This weekend, it looked as if it was all over bar the shouting. Serbia's two deputy prime ministers promised student protesters on Saturday that the opposition's victories in the country's main towns would be reinstated, and high-level leaks talked of inviting the opposition into some kind of power-sharing arrangement.
But Mr Milosevic has yet to follow up such verbal pledges with written commitments. A joint statement issued by the government and the students talked of no more than "respecting the will of the people" without giving specifics. After a meeting yesterday between Theodoros Pangalos, the Greek Foreign Minister, and Mr Milosevic, the official Tanjug news agency made clear that the Serbian government resented growing international pressure to resolve the crisis, suggesting Mr Pangalos's mission achieved little.
The key to the conundrum is Mr Milosevic himself. "He has to find a way of saving face," said Boran Karadzole, of the Forum for International Relations in Belgrade. For now, the state-controlled media are dropping only the tiniest of hints that big changes are on the way - Mr Milosevic clearly wants to buy time and prepare his people slowly.
Few people have a precise idea of what he is thinking. He is said to have isolated himself, and apart from his meeting with Mr Pangalos has refused to see foreign visitors. Some of his strategy, though, can be divined from the course of events. Mr Karadzole believes Milosevic's best chance is to distance himself from his own party, the SPS, and portray himself as a man of the people who is as outraged by the electoral abuses as the street protesters.
"There are still a lot of people in this country prepared to believe he is special and above the fray," Mr Karadzole said.
That would explain why he has acted through the government, not his party, and chosen to communicate with the students while ignoring the organised opposition.
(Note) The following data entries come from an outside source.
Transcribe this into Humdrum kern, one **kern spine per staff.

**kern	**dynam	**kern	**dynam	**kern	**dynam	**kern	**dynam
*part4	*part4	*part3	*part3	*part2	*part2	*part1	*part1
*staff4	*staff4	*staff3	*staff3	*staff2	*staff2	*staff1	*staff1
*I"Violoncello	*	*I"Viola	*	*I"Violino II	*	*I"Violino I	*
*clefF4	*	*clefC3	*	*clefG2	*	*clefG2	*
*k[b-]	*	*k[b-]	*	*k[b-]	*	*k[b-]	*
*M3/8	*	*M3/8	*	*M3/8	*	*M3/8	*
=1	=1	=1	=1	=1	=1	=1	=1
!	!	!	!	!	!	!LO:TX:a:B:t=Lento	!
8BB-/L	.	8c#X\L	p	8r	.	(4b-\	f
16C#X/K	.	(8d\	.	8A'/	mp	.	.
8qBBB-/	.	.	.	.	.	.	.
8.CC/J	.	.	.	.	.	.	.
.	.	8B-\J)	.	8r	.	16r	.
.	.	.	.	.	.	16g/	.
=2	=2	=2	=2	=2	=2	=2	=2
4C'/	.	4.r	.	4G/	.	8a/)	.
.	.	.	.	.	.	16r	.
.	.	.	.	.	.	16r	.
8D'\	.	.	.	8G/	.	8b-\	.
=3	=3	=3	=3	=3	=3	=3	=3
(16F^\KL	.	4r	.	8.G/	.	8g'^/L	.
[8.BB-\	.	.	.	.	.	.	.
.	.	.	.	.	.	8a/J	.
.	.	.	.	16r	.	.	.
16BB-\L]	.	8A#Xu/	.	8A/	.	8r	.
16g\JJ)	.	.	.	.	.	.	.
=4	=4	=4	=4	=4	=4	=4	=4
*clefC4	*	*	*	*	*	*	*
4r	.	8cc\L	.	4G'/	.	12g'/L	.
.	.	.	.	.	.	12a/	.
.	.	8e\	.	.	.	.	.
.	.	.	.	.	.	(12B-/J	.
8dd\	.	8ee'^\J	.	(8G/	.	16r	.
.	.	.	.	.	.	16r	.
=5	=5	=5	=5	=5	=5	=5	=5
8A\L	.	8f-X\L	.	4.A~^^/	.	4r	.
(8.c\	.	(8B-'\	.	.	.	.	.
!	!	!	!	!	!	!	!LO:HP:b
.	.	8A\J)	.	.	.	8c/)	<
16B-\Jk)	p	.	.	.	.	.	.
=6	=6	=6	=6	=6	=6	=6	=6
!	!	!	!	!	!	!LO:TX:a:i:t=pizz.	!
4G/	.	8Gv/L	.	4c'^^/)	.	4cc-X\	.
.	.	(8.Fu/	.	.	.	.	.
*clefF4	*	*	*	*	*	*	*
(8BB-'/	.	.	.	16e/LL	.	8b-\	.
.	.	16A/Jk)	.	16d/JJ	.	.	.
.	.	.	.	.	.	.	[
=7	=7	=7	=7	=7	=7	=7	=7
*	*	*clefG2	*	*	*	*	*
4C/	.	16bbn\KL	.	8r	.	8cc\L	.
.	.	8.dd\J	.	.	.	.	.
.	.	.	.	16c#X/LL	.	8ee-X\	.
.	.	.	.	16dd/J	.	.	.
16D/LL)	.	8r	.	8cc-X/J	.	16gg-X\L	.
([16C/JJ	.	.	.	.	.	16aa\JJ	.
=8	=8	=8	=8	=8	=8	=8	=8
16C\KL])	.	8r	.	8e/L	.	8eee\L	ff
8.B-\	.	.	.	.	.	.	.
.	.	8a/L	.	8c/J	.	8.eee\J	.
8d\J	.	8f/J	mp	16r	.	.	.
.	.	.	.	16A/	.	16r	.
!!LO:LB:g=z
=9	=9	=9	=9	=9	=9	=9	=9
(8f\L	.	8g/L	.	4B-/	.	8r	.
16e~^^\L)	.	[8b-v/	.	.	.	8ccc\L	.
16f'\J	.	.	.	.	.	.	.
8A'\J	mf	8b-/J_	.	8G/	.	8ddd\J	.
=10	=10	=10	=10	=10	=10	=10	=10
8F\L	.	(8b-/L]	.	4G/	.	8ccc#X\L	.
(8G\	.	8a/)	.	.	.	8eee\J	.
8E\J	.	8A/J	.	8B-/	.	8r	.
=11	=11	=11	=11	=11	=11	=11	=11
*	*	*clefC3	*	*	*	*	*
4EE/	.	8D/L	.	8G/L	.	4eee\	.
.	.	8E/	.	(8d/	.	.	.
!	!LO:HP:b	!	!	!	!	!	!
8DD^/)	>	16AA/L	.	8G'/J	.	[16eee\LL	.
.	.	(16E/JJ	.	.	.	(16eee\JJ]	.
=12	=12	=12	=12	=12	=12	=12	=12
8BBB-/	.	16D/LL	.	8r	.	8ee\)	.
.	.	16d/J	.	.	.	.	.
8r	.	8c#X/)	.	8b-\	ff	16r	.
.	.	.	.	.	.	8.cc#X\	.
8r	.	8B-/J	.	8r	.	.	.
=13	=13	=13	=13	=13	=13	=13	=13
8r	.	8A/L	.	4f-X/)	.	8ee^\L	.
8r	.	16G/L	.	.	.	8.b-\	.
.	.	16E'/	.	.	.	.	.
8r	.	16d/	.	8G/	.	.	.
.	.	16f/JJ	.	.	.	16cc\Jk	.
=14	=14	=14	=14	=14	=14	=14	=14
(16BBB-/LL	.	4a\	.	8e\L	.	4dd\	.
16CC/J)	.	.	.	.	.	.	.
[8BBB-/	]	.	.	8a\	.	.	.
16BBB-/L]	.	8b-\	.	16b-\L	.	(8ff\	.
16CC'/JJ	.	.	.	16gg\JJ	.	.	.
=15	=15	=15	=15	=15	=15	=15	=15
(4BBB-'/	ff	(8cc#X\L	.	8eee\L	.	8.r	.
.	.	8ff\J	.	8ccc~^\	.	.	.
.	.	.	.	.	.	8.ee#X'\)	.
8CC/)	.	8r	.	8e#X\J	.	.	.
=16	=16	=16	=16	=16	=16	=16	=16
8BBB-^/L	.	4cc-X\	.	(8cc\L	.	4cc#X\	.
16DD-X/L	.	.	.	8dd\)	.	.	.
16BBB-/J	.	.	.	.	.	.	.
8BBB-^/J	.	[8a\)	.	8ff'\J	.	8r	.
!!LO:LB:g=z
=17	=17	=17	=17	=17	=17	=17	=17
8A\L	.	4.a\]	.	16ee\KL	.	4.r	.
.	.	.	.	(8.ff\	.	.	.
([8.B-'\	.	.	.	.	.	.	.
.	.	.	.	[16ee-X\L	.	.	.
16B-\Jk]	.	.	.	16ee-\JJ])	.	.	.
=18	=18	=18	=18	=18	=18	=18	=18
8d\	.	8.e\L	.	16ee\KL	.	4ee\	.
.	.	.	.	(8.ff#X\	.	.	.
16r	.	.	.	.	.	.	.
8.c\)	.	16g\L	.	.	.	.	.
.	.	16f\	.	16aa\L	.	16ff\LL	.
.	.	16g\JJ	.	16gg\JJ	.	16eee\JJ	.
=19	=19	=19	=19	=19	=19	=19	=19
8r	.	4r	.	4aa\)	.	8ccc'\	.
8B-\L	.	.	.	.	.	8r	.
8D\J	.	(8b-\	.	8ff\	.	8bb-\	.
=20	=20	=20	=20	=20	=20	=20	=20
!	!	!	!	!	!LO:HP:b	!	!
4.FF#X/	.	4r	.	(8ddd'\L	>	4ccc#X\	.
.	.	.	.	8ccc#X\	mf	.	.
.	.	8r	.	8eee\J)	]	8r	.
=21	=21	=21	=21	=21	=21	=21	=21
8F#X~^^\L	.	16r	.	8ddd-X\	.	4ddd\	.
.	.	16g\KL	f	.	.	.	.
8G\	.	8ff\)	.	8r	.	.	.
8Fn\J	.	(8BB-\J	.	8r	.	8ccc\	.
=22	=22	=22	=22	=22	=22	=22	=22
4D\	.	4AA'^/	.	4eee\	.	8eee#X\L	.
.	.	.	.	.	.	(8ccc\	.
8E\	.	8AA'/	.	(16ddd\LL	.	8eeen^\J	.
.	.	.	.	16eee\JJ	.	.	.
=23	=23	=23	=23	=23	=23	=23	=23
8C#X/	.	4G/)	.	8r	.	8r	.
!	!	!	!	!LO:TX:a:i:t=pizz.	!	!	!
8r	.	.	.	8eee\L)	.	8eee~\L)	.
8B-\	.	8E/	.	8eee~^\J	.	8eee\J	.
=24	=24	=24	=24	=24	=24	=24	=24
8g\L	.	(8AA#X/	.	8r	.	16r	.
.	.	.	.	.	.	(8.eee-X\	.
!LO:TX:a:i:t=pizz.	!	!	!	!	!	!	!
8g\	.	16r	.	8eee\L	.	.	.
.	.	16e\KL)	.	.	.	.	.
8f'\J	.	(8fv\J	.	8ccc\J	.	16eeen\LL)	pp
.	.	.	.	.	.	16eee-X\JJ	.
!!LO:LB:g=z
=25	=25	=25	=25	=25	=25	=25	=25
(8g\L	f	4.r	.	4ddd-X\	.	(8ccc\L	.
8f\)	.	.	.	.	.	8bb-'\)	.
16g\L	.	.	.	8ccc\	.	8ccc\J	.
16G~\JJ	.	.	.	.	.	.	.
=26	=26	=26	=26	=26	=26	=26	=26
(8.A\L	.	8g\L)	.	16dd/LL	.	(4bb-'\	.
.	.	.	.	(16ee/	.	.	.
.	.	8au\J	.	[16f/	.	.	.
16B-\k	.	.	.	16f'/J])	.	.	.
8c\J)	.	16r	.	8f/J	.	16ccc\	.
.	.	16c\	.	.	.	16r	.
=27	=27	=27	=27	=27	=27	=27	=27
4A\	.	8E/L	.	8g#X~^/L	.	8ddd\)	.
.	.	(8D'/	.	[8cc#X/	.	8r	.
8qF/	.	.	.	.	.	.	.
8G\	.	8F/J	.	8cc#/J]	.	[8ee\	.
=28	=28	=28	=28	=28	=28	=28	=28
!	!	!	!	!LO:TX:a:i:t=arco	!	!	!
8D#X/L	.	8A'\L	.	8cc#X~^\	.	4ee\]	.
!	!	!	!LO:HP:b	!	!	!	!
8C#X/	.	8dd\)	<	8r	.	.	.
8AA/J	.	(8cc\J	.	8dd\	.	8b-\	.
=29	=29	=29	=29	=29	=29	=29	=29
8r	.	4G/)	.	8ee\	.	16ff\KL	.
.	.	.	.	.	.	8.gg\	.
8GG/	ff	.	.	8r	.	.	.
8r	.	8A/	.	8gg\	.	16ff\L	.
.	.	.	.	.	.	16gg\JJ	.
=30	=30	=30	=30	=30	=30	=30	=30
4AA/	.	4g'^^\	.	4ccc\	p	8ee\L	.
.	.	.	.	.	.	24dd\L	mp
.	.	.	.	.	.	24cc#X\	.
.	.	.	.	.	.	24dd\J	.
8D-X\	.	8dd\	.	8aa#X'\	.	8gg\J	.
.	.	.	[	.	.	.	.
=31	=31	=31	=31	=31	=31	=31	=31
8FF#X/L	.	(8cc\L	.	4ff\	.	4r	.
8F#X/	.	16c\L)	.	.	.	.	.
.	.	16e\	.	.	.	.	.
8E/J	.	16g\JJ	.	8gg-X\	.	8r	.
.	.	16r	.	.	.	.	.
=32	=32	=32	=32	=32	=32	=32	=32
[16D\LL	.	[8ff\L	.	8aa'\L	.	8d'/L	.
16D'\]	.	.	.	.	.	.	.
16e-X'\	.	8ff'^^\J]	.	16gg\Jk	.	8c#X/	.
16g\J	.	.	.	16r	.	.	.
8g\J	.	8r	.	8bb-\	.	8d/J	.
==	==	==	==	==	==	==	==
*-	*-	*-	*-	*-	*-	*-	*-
It explains why the government leaks have talked about punishing those responsible for the election fiasco and reshuffling the cabinet. And it explains why the JUL, the hardline Communist party run by Mr Milosevic's wife, Mirjana Markovic, has been shunted aside in the manoeuvres of the past few days.
Will all this be enough to keep Mr Milosevic at the helm? The Organisation for Security and Co-operation in Europe, which issued a damning report into the rigged elections at the end of December, is insisting on a definitive answer by Thursday. The United States is threatening sanctions if there is any prevarication. The Serbian people have had many of their previous illusions about Mr Milosevic shattered by the last two months of protest, and the street demonstrators are vowing to keep up their pressure. So it will be a delicate operation.
If Mr Milosevic is successful, he will appease the international community, give his government a more open-minded profile, crack open the united front now being presented by the opposition and rebuild his personal popularity - less, this time, through propaganda in the state media and more through political savvy.
But he has a long way to go. The economy is in ruins and the prospects for a rapid injection of foreign credit look dim while he remains in power. The JUL, once intended as the means with which to build up a revitalised Serbian left, is a millstone around his neck which he cannot easily get rid of because of his wife.
There are questions, too, about Mr Milosevic's feel for political reality after so many years as the undisputed strongman of the region.
"Every day that passes without a resolution gives us more ammunition," said Miodrag Perisic, vice-president of the opposition Democratic Party, "and makes the international community more convinced that he has to go."